Written exercise: Rewrite the records as a two-column CSV with columns request and answer, one row per record, starting at the line containing "Mask aorta. (SVG masks)" and ending with the last record. Put each request and each answer in a single quoted field, replacing its line breaks with spaces.

## Begin Given information

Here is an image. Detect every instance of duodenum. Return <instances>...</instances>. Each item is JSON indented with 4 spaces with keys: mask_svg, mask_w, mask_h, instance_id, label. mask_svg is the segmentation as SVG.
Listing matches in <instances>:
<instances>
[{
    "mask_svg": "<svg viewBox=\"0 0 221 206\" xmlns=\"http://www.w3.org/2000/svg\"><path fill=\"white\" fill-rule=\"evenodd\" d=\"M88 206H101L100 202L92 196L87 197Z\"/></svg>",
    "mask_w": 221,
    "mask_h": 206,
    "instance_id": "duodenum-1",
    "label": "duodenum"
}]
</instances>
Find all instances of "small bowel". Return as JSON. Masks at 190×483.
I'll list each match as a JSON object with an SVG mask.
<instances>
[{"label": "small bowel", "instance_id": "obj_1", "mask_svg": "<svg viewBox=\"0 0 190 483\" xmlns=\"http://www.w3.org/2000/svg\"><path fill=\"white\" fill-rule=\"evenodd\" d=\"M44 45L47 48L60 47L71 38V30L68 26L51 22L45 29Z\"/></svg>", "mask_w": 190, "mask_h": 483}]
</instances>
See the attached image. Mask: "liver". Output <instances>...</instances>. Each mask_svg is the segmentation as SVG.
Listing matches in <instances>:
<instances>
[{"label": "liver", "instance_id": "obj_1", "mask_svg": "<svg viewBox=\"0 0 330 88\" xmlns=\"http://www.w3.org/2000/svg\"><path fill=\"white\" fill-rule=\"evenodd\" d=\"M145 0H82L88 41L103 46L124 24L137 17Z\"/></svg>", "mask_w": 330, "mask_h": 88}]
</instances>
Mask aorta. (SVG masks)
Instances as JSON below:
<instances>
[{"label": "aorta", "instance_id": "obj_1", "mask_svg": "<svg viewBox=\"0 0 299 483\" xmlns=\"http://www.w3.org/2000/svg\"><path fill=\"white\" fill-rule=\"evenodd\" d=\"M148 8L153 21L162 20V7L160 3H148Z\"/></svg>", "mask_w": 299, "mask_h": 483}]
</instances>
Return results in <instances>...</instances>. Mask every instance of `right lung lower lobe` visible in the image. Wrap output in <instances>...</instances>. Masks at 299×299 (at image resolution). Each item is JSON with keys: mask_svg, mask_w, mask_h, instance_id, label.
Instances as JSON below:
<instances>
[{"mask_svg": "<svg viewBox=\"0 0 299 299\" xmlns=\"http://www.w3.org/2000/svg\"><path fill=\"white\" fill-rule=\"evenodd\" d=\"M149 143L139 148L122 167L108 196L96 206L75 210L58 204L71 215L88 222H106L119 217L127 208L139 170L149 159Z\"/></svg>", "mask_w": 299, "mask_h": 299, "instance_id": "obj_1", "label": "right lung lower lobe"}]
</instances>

## End Given information

Complete answer:
request,answer
"Mask aorta. (SVG masks)","Instances as JSON below: <instances> [{""label"": ""aorta"", ""instance_id"": ""obj_1"", ""mask_svg"": ""<svg viewBox=\""0 0 299 483\"" xmlns=\""http://www.w3.org/2000/svg\""><path fill=\""white\"" fill-rule=\""evenodd\"" d=\""M148 8L153 21L162 20V7L160 3H148Z\""/></svg>"", ""mask_w"": 299, ""mask_h"": 483}] </instances>"
"Return results in <instances>...</instances>. Mask every instance of `right lung lower lobe` visible in the image. Wrap output in <instances>...</instances>. Masks at 299×299 (at image resolution). Each item is JSON with keys: mask_svg, mask_w, mask_h, instance_id, label.","Instances as JSON below: <instances> [{""mask_svg"": ""<svg viewBox=\""0 0 299 299\"" xmlns=\""http://www.w3.org/2000/svg\""><path fill=\""white\"" fill-rule=\""evenodd\"" d=\""M149 143L139 148L122 167L108 196L96 206L75 210L58 204L71 215L88 222H106L119 217L127 208L139 170L149 159Z\""/></svg>"", ""mask_w"": 299, ""mask_h"": 299, ""instance_id"": ""obj_1"", ""label"": ""right lung lower lobe""}] </instances>"